TASK DESCRIPTION. From the records below, transcribe only the lines running from the one with "focal_35mm: 51" through the one with "focal_mm: 34". Keep both of those end lines.

SOURCE DATA.
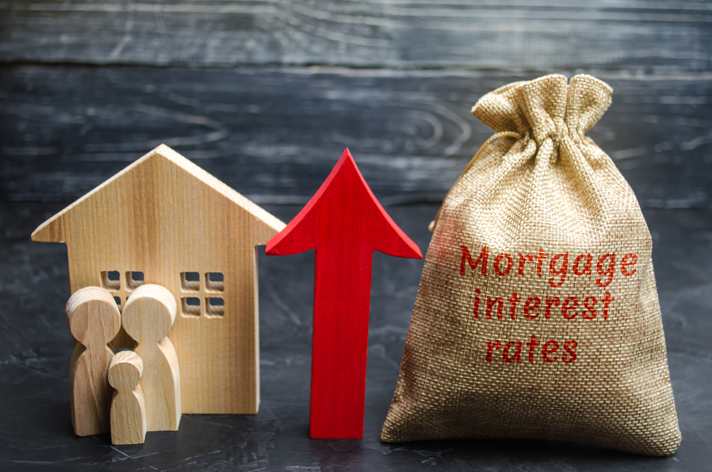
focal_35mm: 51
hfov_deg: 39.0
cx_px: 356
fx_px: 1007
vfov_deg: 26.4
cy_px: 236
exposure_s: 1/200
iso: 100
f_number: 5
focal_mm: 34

---

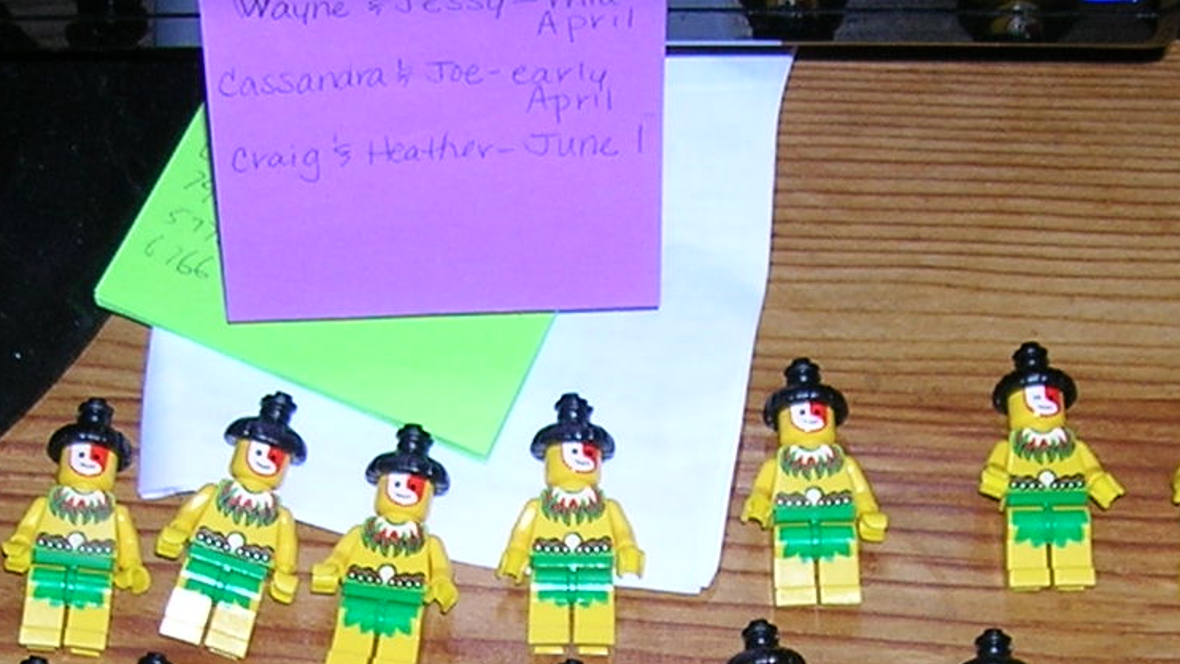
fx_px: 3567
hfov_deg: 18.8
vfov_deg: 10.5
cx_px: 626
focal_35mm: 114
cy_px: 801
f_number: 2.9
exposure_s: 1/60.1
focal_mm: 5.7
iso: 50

* * *

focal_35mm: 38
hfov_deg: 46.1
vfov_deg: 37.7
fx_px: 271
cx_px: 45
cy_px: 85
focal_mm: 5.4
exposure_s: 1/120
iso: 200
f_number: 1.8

RESULT BELOW.
focal_35mm: 51
hfov_deg: 39.0
cx_px: 356
fx_px: 1007
vfov_deg: 26.4
cy_px: 236
exposure_s: 1/200
iso: 100
f_number: 5
focal_mm: 34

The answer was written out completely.